I’m guilty of this sometimes too. For me, it always crops up with regards to my home. I look around my small condo and compare it to homes that are bigger, less shabby, and nicer. And then I get in a funk, feeling down about our living situation, feeling entitled that I “deserve” a better home, feeling frustrated by the circumstances that have made us “stuck” here.

But it’s gratefulness that always brings me back from that negative thought spiral. When things are quiet, and the kids are tucked into bed, I usually light a candle and tidy up the house. And I usually think about all the things I have to be thankful for. Those sweet little boys, snuggled up in a dry, warm room under their blankets, their arms wrapped around whatever is the stuffed animal du jor. The big, red kitchen, where my husband and I can pour a glass of wine or share a stout, and catch up on the work day. All the toys, the big cozy couch, our funny little cats, a little time to snuggle under a blanket and watch something on Netflix. Yeah, my carpet might be stained and the dishes might be dirty, but hey, it means I have busy, healthy boys that are making messes and we had good food to eat that night. I have a wonderful little home that I can afford. My children are safe and happy.

It is my hope for Thanksgiving that the person in my life I was writing about, and anyone else who might feel similarly, takes a hard look at all those material things they want and desire, and realize that there is so much more to life than all of that.
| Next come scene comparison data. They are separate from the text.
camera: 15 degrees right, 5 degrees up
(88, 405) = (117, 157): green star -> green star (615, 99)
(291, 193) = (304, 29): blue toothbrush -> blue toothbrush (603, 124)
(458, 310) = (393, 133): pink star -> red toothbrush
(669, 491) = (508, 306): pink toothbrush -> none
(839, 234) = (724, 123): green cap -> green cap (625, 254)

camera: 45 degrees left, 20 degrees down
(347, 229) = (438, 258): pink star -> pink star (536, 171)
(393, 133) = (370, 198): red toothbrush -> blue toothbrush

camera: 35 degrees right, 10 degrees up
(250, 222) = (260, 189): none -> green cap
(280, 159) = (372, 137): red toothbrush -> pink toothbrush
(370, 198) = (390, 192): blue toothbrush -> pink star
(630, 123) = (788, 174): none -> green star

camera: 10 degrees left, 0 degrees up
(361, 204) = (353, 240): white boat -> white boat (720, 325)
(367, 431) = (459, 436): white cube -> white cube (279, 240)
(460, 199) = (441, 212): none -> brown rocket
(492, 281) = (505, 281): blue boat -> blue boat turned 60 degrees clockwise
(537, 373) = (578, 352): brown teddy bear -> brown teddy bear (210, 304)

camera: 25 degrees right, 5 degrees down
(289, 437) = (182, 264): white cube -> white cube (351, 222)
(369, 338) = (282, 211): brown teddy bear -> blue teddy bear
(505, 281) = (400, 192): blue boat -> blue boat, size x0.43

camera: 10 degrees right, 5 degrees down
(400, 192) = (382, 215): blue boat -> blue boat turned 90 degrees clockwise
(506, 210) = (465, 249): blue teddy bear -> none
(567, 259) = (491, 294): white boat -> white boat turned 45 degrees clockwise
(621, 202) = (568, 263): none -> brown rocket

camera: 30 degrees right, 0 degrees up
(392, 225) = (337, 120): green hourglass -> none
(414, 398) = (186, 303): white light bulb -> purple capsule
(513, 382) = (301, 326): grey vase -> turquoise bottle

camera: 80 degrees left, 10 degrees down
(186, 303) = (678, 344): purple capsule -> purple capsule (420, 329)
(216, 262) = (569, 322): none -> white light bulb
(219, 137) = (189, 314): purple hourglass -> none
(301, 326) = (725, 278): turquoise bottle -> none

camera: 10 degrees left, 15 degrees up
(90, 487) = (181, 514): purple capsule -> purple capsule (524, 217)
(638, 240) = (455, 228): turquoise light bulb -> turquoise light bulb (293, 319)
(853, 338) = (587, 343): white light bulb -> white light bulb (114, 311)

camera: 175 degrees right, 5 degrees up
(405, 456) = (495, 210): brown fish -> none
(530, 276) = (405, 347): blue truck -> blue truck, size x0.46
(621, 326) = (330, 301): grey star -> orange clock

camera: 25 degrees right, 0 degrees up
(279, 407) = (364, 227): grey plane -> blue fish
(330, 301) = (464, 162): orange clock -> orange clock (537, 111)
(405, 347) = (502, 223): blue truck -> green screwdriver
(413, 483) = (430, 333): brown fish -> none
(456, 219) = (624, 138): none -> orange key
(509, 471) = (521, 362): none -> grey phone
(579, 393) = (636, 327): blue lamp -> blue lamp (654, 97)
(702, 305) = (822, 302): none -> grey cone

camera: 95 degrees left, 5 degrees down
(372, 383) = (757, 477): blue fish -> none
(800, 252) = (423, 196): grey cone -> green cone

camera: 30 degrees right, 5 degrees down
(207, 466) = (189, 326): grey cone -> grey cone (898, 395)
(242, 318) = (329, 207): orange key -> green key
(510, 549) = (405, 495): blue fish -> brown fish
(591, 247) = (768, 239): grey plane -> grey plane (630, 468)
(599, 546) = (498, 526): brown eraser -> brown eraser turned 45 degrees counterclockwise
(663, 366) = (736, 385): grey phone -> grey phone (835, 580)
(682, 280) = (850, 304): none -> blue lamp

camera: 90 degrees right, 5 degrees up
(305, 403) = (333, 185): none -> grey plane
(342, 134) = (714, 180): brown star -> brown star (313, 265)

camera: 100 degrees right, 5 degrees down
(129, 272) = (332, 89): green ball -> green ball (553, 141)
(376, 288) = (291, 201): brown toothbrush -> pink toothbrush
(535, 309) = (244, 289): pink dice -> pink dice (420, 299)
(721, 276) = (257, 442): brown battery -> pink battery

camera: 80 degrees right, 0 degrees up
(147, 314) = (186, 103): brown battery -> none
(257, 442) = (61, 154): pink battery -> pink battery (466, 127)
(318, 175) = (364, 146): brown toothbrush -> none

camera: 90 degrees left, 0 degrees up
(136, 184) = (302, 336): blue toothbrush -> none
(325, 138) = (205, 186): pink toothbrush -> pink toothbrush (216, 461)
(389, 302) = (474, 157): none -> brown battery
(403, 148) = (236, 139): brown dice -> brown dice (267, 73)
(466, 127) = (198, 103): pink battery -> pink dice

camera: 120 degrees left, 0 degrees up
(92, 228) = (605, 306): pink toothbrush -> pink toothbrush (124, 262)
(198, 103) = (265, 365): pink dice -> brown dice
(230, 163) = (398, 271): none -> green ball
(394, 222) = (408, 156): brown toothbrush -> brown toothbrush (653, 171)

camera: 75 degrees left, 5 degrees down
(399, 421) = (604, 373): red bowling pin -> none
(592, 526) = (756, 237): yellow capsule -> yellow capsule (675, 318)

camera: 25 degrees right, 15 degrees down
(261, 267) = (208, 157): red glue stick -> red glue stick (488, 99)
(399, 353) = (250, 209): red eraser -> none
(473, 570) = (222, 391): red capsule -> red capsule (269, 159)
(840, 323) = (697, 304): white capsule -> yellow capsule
A couple of years ago around this time of year, I printed out this quote and hung it in my cubicle: “It is not happy people who are thankful; it is thankful people who are happy.” I love it so much, and being thankful is such a simple thing that anyone can do to increase their happiness.


Surprisingly Sentimental

Whenever I read other blog posts about decluttering, I always seem to skim over the section about letting go of sentimental items. In my mind, I think of myself as not that sentimental when it comes to things. And yet, as I have been working through this challenge: http://www.theminimalists.com/minsgame/ I’ve come to notice that I am way more sentimental than I thought.

On November 18, I had to get rid of 18 things as part of the challenge. There’s a box on the top shelf in my closet that I knew was filled with memorabilia from high school, so I set out to tackle that. I opened the box – I probably haven’t opened it since college, and it all immediately made me smile. Buttons from our school’s annual charity event, dried corsages from proms, photos of me and friends at football games, a gold pom pom. None of this stuff I need at all, but I didn’t part with any of it.

I also didn’t part with two cassette tapes.


(Or the picture of me and my cousin in matching floppy sunflower hats, but that’s obvious.)

Why did I put the tapes back into the box? I no longer own a tape player, and even if I did, I’m not sure I’d use it to listen to Color Me Badd or TLC. The tapes were only slightly sentimental – the TLC one was my first tape that I chose on my very own, and since it was slightly racy, it kind of represents a minor pre-teen rebellion. But I don’t even know why I have (and have saved for 20 years) the other one.

But yet, when faced with the decision to declutter these tapes or not, I placed them back in my neat little memorabilia box and tucked them back on the shelf. Something about them made me laugh and smile. They’re just SO early 90s, and there’s something about outdated technology that inexplicably makes me happy. If I decluttered these and took them to a thrift store, what would happen to them? No one wants cassettes anymore. They’d end up in a landfill somewhere most likely, instead of in my closet where every 20 years they can make me laugh and post a funny picture to Facebook, showing off my 90s treasures. So for now, that’s where they are.

Instead of trashing any of the tapes or corsages, I threw out 18 items from the box that didn’t invoke any kind of nostalgia (magazine clippings of generic ocean scenes and sunflowers and a few blank Winnie the Pooh valentines). Maybe as this challenge gets harder, I will go back over the high school box. But for now, I balance my desire for a simpler life, with the items that invoke memories of a simpler time.